__Task__. Beginning with the line below that contains "left wrist: (1428, 1078, -21)" and ending with the line that contains "left ankle: (1726, 1398, -24)", copy every line exactly. Copy nothing else.
++++ Source material ++++
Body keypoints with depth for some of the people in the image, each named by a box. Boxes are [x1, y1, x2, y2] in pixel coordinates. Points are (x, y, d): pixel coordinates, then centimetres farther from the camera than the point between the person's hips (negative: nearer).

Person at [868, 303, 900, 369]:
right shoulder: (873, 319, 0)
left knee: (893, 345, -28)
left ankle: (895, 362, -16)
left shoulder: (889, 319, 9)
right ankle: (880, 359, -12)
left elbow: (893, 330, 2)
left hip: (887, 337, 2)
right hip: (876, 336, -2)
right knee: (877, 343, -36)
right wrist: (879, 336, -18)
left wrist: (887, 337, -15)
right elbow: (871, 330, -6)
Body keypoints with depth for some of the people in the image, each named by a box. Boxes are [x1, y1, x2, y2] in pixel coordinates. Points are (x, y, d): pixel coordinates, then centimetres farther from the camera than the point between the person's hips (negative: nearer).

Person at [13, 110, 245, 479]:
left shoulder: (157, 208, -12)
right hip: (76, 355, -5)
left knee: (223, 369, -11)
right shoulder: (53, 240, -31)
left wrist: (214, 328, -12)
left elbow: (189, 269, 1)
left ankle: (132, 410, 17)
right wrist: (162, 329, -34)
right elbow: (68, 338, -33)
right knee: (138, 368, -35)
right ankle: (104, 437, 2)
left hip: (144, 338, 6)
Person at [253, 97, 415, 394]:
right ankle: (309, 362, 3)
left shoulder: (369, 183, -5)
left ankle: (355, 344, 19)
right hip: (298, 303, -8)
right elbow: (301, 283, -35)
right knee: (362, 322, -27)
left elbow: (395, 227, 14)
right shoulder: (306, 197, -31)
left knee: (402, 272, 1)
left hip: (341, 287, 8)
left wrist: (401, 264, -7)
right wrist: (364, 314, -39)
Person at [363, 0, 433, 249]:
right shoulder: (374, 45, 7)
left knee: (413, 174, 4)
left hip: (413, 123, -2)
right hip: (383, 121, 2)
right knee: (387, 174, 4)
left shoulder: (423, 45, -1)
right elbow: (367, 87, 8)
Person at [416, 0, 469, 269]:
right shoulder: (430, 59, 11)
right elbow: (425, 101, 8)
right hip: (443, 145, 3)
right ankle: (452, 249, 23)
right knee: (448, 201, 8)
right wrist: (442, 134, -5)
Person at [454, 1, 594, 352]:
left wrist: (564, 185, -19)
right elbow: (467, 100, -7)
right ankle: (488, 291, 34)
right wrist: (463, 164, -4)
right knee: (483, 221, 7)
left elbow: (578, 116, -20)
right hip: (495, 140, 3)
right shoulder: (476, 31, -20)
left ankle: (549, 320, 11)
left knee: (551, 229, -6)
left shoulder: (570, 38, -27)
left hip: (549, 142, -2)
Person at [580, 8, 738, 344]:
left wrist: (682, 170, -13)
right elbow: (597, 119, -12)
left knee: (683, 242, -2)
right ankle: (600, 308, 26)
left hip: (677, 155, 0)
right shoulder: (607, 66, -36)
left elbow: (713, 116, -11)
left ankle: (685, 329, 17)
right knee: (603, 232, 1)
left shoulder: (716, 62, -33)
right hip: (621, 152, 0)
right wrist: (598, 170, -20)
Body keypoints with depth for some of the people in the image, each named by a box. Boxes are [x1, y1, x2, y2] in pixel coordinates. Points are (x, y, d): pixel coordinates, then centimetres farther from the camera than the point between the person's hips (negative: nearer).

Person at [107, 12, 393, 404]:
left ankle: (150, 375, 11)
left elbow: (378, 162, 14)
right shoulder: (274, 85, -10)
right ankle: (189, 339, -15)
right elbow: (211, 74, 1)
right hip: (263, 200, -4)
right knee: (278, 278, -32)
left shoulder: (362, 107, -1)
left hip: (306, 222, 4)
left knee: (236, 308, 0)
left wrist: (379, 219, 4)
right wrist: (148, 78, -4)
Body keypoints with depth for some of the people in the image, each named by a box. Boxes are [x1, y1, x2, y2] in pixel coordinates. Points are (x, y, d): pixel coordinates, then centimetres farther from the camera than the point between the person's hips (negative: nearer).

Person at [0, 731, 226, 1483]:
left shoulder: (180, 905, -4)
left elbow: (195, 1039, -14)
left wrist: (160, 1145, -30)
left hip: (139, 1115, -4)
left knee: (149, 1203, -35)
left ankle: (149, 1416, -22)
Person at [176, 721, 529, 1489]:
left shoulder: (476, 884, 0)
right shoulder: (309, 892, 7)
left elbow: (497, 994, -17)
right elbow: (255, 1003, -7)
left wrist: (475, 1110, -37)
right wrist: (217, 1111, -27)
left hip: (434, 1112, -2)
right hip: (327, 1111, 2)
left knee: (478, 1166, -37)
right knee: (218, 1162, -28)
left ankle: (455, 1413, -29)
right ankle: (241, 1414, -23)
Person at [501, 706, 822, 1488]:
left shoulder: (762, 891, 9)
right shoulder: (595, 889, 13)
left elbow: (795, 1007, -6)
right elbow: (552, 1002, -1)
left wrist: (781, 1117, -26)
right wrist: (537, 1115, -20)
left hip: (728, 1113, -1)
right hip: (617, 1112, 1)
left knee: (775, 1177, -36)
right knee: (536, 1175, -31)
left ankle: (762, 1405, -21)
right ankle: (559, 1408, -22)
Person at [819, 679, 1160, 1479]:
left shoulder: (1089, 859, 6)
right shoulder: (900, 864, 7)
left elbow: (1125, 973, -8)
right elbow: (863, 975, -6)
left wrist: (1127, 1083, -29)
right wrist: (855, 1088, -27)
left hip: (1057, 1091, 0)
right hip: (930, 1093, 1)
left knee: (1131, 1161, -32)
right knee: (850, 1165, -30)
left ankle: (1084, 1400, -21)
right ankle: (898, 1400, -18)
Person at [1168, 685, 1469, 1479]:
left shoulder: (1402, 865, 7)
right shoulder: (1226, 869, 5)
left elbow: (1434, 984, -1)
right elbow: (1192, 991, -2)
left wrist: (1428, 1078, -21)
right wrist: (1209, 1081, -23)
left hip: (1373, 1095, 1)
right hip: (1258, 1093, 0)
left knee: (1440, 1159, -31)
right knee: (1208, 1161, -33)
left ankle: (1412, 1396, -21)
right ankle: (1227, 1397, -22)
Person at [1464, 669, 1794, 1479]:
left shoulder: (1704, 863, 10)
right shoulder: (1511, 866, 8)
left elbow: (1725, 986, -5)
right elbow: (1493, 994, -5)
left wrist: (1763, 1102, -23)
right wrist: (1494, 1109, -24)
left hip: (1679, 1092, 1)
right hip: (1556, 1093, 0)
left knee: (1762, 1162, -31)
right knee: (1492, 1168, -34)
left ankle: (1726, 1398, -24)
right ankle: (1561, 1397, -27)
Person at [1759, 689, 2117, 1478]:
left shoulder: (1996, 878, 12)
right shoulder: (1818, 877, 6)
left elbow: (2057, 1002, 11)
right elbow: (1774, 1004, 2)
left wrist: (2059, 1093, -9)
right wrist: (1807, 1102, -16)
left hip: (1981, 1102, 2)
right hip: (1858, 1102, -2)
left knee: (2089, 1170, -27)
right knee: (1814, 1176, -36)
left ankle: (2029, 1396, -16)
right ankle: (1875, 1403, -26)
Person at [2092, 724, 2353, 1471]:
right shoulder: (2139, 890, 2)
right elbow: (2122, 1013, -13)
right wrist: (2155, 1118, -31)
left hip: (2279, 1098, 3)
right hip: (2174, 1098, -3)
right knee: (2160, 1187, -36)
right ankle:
++++
__Task output__.
left wrist: (1428, 1078, -21)
right wrist: (1209, 1081, -23)
left hip: (1373, 1095, 1)
right hip: (1258, 1093, 0)
left knee: (1440, 1159, -31)
right knee: (1208, 1161, -33)
left ankle: (1412, 1396, -21)
right ankle: (1227, 1397, -22)
Person at [1464, 669, 1794, 1479]:
left shoulder: (1704, 863, 10)
right shoulder: (1511, 866, 8)
left elbow: (1725, 986, -5)
right elbow: (1493, 994, -5)
left wrist: (1763, 1102, -23)
right wrist: (1494, 1109, -24)
left hip: (1679, 1092, 1)
right hip: (1556, 1093, 0)
left knee: (1762, 1162, -31)
right knee: (1492, 1168, -34)
left ankle: (1726, 1398, -24)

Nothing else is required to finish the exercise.